No caso de uma possível responsabilidade de Bertone, só o Tribunal de Cassação (Supremo) teria o poder de o julgar por ser cardeal. A investigação aponta que a reforma de seu ático – de 700 metros quadrados – pode ter sido financiada pela Fundação Bambino Gesú.

Por meio de seu advogado Michele Gentiloni Silveri, Bertone destacou que “o publicado em l’Espresso não está contra mim, mas a meu favor: confirma minha versão dos fatos”. O ex-secretário de Estado da Santa Sé se desvinculou de qualquer acusação e defendeu que “não sai”, posto que “trinta cardeais possuem casas melhores”.

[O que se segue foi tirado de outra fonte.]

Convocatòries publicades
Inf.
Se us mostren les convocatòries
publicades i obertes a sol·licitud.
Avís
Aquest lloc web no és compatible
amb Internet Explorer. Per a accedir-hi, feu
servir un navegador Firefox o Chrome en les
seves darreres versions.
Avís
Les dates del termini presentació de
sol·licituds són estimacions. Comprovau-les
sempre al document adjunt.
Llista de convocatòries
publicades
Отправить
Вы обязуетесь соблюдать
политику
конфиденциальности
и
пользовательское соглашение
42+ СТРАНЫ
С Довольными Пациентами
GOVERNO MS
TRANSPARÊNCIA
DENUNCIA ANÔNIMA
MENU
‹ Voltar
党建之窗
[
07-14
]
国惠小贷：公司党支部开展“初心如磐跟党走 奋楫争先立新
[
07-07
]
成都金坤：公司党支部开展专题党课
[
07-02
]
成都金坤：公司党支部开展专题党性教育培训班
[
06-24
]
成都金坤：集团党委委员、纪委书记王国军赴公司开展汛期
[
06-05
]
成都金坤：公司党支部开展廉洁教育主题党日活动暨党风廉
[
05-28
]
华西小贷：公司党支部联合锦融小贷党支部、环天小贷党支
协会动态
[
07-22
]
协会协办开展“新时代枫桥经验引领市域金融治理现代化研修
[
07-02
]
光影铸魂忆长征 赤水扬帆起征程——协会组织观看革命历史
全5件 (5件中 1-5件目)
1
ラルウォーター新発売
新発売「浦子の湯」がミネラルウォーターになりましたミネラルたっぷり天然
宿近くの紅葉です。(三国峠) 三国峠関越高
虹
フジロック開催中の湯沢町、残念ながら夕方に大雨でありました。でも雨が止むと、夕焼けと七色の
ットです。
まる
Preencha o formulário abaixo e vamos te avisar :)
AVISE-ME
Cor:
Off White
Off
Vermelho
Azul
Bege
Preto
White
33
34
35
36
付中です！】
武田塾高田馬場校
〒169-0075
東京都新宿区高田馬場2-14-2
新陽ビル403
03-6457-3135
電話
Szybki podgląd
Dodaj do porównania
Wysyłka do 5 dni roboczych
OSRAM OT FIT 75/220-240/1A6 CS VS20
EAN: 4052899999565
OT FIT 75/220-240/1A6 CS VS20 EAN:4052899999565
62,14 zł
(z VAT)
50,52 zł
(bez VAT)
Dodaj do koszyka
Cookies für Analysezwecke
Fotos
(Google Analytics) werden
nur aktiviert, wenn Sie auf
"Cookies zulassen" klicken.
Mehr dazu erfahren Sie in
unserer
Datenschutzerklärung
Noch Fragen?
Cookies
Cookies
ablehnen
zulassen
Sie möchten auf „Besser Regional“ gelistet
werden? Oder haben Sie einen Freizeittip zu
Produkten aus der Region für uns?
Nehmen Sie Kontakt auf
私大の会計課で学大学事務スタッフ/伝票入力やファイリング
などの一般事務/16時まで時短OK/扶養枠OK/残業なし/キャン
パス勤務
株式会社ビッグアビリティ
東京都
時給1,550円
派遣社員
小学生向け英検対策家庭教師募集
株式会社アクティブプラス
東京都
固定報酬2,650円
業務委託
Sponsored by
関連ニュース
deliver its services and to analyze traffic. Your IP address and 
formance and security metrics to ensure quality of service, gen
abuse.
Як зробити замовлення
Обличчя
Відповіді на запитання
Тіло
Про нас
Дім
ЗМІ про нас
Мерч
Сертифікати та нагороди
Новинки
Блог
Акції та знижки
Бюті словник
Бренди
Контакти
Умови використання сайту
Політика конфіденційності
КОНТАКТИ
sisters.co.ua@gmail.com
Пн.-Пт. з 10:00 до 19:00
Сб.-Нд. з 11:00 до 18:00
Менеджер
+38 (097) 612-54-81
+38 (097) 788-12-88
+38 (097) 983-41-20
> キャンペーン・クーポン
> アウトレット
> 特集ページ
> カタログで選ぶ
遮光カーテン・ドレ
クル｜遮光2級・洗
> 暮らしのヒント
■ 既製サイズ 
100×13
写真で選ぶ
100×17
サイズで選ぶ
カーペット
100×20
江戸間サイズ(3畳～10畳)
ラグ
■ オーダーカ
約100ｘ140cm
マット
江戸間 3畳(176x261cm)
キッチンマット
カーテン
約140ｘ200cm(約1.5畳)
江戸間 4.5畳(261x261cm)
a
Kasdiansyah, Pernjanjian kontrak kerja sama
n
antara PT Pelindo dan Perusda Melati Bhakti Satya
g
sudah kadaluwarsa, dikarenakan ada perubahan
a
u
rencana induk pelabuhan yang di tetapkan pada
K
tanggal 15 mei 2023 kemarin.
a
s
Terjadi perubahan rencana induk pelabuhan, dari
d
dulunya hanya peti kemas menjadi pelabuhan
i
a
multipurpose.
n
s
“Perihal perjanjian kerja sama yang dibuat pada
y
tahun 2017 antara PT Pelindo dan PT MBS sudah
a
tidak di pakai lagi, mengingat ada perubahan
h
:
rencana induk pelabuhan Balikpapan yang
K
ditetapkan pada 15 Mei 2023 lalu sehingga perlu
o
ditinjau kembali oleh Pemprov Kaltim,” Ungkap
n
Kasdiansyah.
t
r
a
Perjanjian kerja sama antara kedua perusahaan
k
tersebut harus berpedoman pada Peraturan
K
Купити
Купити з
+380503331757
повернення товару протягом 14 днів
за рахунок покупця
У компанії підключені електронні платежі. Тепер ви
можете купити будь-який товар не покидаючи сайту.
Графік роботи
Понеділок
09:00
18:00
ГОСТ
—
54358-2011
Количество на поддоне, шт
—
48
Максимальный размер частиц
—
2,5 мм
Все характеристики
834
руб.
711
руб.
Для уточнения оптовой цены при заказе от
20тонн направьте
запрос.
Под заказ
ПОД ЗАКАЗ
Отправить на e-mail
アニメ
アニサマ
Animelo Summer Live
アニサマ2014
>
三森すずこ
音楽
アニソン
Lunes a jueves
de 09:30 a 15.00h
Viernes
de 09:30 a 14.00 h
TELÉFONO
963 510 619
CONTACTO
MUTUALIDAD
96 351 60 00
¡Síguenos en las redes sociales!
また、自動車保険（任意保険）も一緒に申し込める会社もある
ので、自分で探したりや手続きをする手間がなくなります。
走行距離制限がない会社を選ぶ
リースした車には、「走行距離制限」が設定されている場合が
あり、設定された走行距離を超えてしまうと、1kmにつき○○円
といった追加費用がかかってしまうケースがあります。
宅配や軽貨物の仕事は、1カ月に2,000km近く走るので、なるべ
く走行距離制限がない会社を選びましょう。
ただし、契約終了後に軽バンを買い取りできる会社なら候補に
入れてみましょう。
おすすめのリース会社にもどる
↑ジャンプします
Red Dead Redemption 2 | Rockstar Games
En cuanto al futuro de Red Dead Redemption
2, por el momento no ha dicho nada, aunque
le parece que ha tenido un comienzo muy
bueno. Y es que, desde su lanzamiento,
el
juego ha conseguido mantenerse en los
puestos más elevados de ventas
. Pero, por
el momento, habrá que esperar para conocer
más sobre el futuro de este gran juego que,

Bertone defendeu que a carta escrita por Profiti não prova que a Fundação do hospital fosse pagar a renovação de seu ático. “A carta não faz nenhuma referência ao envolvimento econômico da Fundação, pelo contrário, nela falo de contribuições de terceiros. A carta é muito clara. Eu mesmo busquei benfeitores que pagariam a reforma de um apartamento que, recordemos, não é meu, é de propriedade do Governo”.

Também explicou que ele “vive somente no terceiro piso” e que a doação que fez ao hospital, após o caso se tornar público, ocorreu porque “depois de todo o dano causado quis fazer uma doação voluntária”.

Bertone também contou que teve um encontro com o Papa Francisco, na última Páscoa, mas que “não falaram sobre o assunto”. Por último, o ex-secretário de Estado da Santa Sé destacou que lhe “parece lógico” que o Vaticano tenha aberto uma investigação, uma vez que “o hospital é dependente do Vaticano”.